In the Philippines, a new worker manual
Chris, our COO, is home from the Philippines following a visit with 33.3, an artisan business engaged in the traditional art of Filipino basket-weaving. In partnership with the business’s leadership, Maribel Cruz, and her son, Kaloy, along with Nest Artisan Advancement Project Steering Committee brand, West Elm, Nest had the opportunity to pilot the Nest Standards for homework and small workshop production. We began the process with an initial assessment, followed by implementation of strategies to ensure transparency throughout the supply chain.
Our shared goals included creating standardized systems for communicating workers’ rights all the way down to the individual artisan level – no simple task for a business employing 3,000 homeworkers. After conducting an initial assessment of 33.3’s current operations, we worked with the business to develop a worker manual and systems for information dissemination to artisans. On Chris’s latest trip, months of 33.3’s hard work was rolled out in the form of an impressive new worker’s manual and training program that we reviewed together.

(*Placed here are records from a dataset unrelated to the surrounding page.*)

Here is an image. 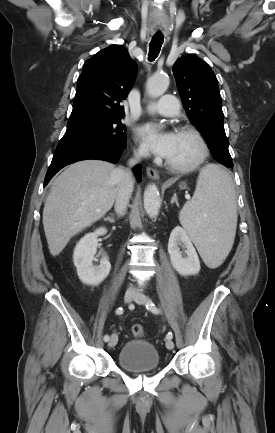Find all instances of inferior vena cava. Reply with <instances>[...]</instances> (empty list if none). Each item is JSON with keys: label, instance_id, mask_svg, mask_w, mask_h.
I'll list each match as a JSON object with an SVG mask.
<instances>
[{"label": "inferior vena cava", "instance_id": "inferior-vena-cava-1", "mask_svg": "<svg viewBox=\"0 0 275 433\" xmlns=\"http://www.w3.org/2000/svg\"><path fill=\"white\" fill-rule=\"evenodd\" d=\"M142 155L143 152L139 151L136 154V157L129 161V166L133 167L134 165H136ZM118 174L122 179V184L115 201V211L119 216H123L126 212L127 204L133 191L134 181L132 177V172L130 170L125 171L122 169H118Z\"/></svg>", "mask_w": 275, "mask_h": 433}]
</instances>
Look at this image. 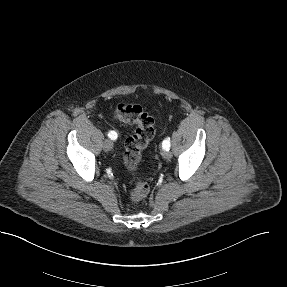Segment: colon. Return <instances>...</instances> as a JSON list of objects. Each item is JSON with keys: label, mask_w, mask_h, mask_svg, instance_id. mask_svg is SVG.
<instances>
[{"label": "colon", "mask_w": 287, "mask_h": 287, "mask_svg": "<svg viewBox=\"0 0 287 287\" xmlns=\"http://www.w3.org/2000/svg\"><path fill=\"white\" fill-rule=\"evenodd\" d=\"M115 117L121 122L136 126L134 134L125 141L123 155L126 168L129 172L135 173L141 160L142 151L154 136V119L141 106L124 103L117 105ZM148 192V184L142 180H136L131 190V199L140 201L147 196Z\"/></svg>", "instance_id": "1"}]
</instances>
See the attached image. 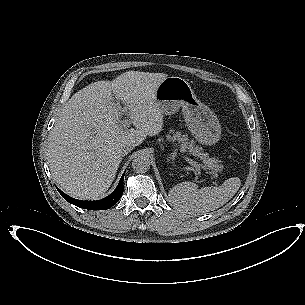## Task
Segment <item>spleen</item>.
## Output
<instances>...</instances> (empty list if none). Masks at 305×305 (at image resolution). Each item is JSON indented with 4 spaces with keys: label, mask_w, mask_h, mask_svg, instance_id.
<instances>
[{
    "label": "spleen",
    "mask_w": 305,
    "mask_h": 305,
    "mask_svg": "<svg viewBox=\"0 0 305 305\" xmlns=\"http://www.w3.org/2000/svg\"><path fill=\"white\" fill-rule=\"evenodd\" d=\"M232 179L226 180L219 187H204L198 189V186L192 182H183L171 188L169 199L174 207L181 209L186 213H205L222 207L226 204L233 192L229 189Z\"/></svg>",
    "instance_id": "spleen-1"
}]
</instances>
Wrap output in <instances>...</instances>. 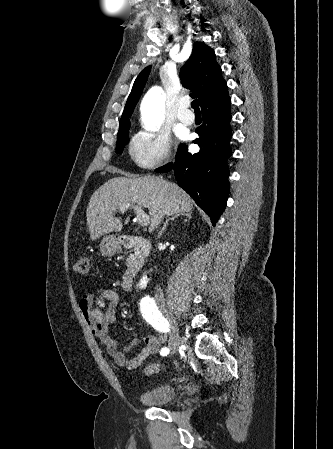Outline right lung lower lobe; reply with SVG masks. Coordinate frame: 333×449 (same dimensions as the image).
Wrapping results in <instances>:
<instances>
[{"label": "right lung lower lobe", "instance_id": "right-lung-lower-lobe-1", "mask_svg": "<svg viewBox=\"0 0 333 449\" xmlns=\"http://www.w3.org/2000/svg\"><path fill=\"white\" fill-rule=\"evenodd\" d=\"M230 105L227 87L200 105L203 124L196 129L200 137L193 141L200 151L191 154L181 144L175 162L156 169L160 173L173 170L179 186L210 216L213 225L224 211L229 193Z\"/></svg>", "mask_w": 333, "mask_h": 449}]
</instances>
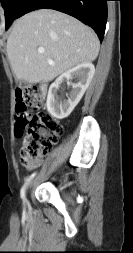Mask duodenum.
Returning a JSON list of instances; mask_svg holds the SVG:
<instances>
[{
    "instance_id": "obj_1",
    "label": "duodenum",
    "mask_w": 133,
    "mask_h": 253,
    "mask_svg": "<svg viewBox=\"0 0 133 253\" xmlns=\"http://www.w3.org/2000/svg\"><path fill=\"white\" fill-rule=\"evenodd\" d=\"M41 88H42V90L45 92L46 89H47V85H46V84H42Z\"/></svg>"
}]
</instances>
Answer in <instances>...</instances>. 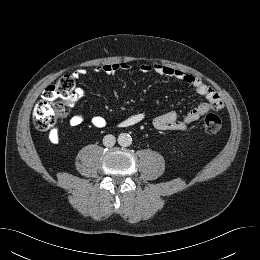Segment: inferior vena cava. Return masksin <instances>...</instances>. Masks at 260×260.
<instances>
[{
  "label": "inferior vena cava",
  "instance_id": "inferior-vena-cava-1",
  "mask_svg": "<svg viewBox=\"0 0 260 260\" xmlns=\"http://www.w3.org/2000/svg\"><path fill=\"white\" fill-rule=\"evenodd\" d=\"M116 138L112 134L105 135L103 138V144L106 147H112L115 145Z\"/></svg>",
  "mask_w": 260,
  "mask_h": 260
}]
</instances>
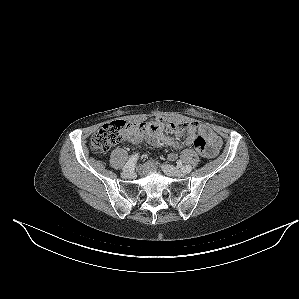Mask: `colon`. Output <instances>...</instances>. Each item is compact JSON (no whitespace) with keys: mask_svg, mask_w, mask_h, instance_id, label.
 <instances>
[{"mask_svg":"<svg viewBox=\"0 0 299 299\" xmlns=\"http://www.w3.org/2000/svg\"><path fill=\"white\" fill-rule=\"evenodd\" d=\"M161 126L176 135H185L188 123L175 122L167 118L160 119ZM145 123H132L125 120H114L105 124L91 139L90 146L93 151L99 153L108 152L114 145L121 142L127 132L132 128L144 129ZM194 148L202 156L209 154L207 141L202 136H197L193 142Z\"/></svg>","mask_w":299,"mask_h":299,"instance_id":"5ec220e1","label":"colon"}]
</instances>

In addition to spending time with the 33.3 artisan leadership and weavers, Chris met with more than 20 subcontractors, known at 33.3 as team leaders: members of the supply chain who must be aligned on all Standards and policies. The group discussed strategies to ensure consistent record keeping as well those for inspiring the next generation of craftspeople. The need for cooperation in this field of work cannot be emphasized enough. Nest is thankful for our partnership with 33.3 and with West Elm. We look forward to sharing more.